What looked like a single breakfast oat sat on her bottom lip, painted over with scarlet. Felix put a cigarette in her mouth and lit it. Even in the few months since he’d last been here the lines under her eyes seemed to have lengthened and deepened, fanning out beyond the shades. The powder she’d doused herself in gathered lumpenly here and there and made everything worse. He retreated to the toilet seat. It was the correct distance. She made a little adjustment to the costume — plumping up the big brown pile of hair, and letting the wet strands fall around her made-up face, framing it. Her narrow shoulders rose out of the bubbles, and he knew every blue vein and brown mole. She was grinning in a certain way that had started the whole thing off, the day he watched her bring up a tray of tea to the film crew on her roof, hair tied in a headscarf like one of those women in the war. The thin lips drawn back and an inch of shiny gum all round.

“How’ve you been, Annie?”

“Sorry?” She cupped her hand facetiously round her ear.

“How’ve you been?”

“How have I been? Is that the question?” She leaned back into the bubbles. “How have I been? How have I been. Well, I’ve been fucking desolate, really.” She tapped some ash, missing the ashtray, dusting the bubbles. “Not entirely due to your disappearance, don’t flatter yourself. Someone at Westminster Council has taken it upon themselves to reevaluate my claim. Because somebody else, some citizen, took it upon themselves to notify the council. My money’s been frozen, I’m reduced to a rather tragic diet of grilled sardines. And various other necessities have been severely reduced…” She made the unhappy face of a child. “Guess who.”

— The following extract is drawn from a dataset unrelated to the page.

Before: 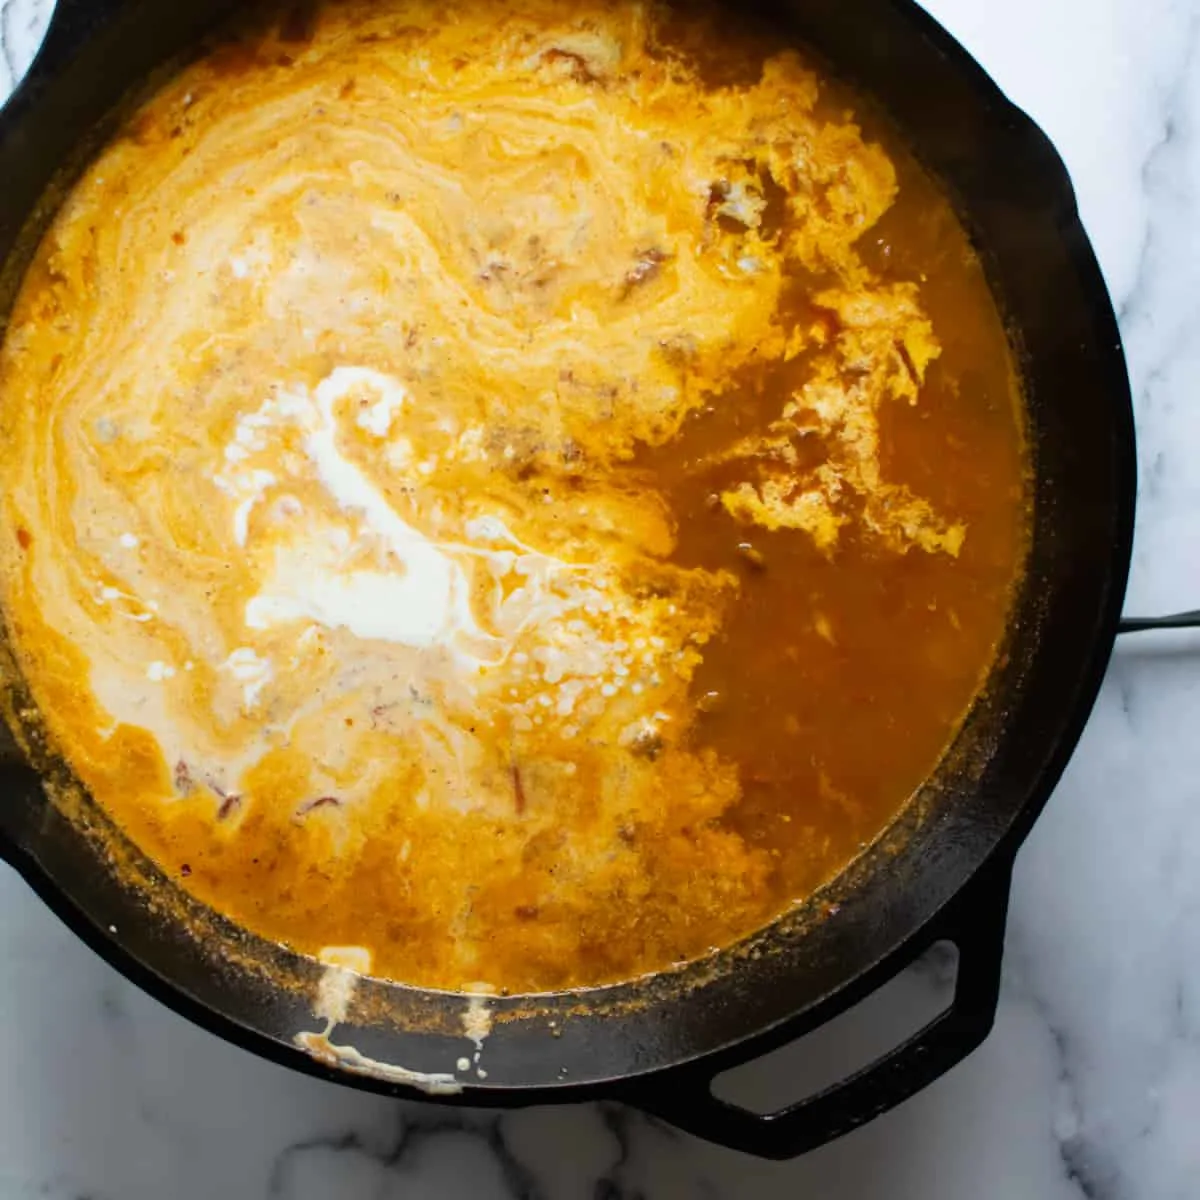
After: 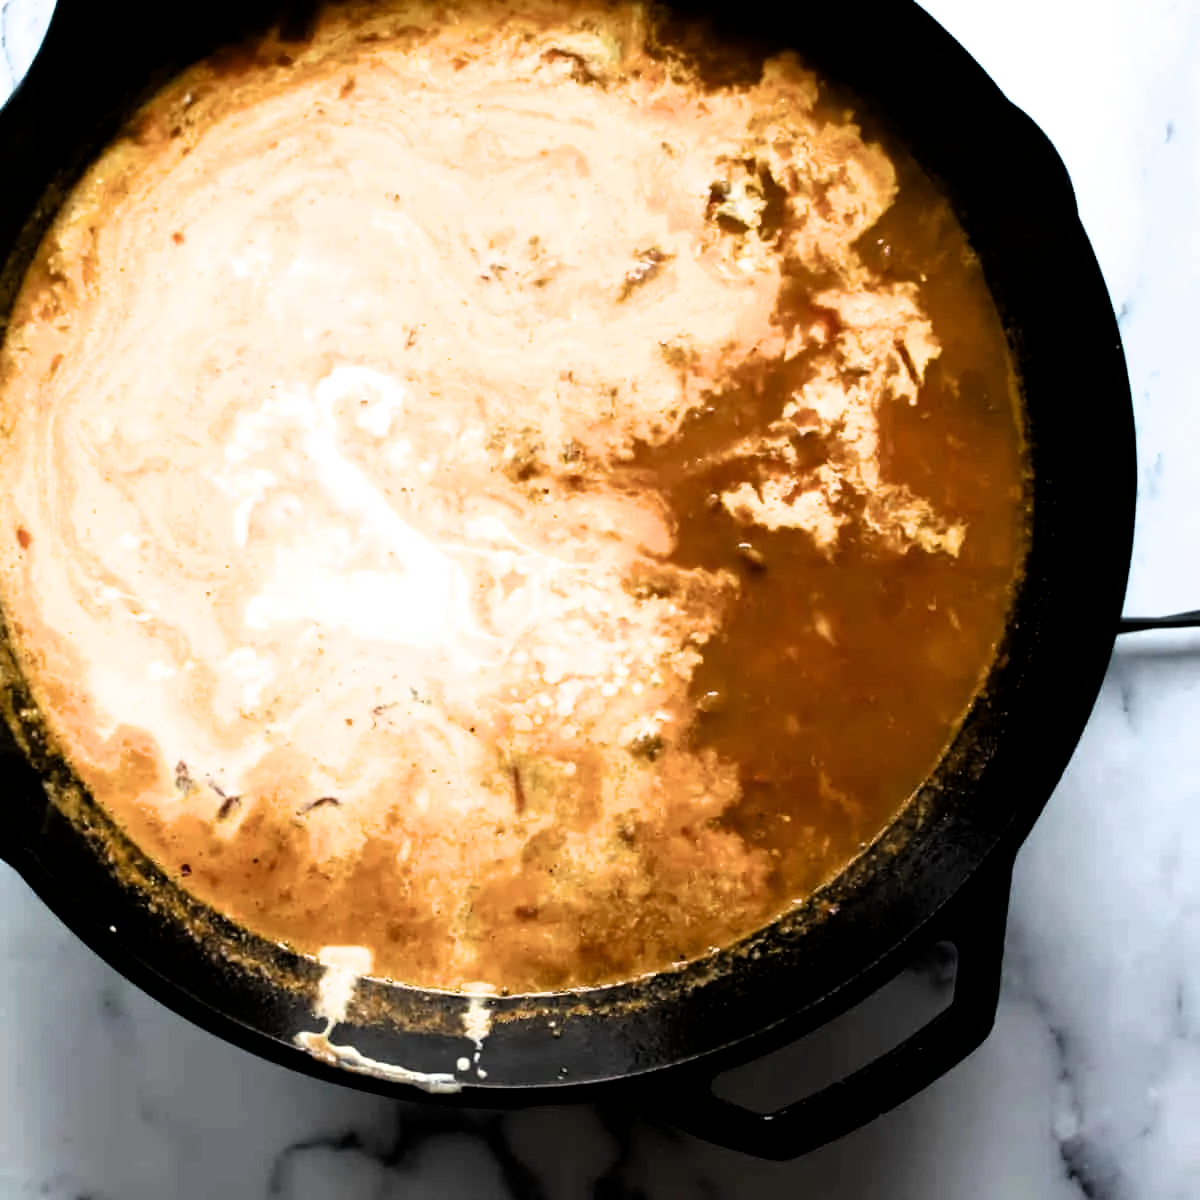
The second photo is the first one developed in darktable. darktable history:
exposure: exposure 0.076 EV, compensate highlight preservation false
filmic rgb: black relative exposure -8.26 EV, white relative exposure 2.21 EV, hardness 7.17, latitude 85.42%, contrast 1.704, highlights saturation mix -4.1%, shadows ↔ highlights balance -2.54%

“Barrett,” said Felix sullenly; he would have her in any mood but this one. He discreetly scanned the room, and soon found what he was looking for: the rolled-up twenty and the vanity mirror, peeking out from behind a leg of the old-fashioned tub.

“He’s trying to bankrupt me, I suppose. So they can all just get on with charging some—”

“Russian a thousand a week,” murmured Felix, matching her word for word.

“I’m sorry I’m so boring.”

She stood up. If it was a challenge he was equal to it. He watched the suds slink down her body. She had a dancer’s frame, with all the curves at the back. What he was now confronted with had only a pale utility to it: breasts, like two muscles, sitting high above a carriage of stringent pulleys and levers, all of it designed for a life that never happened.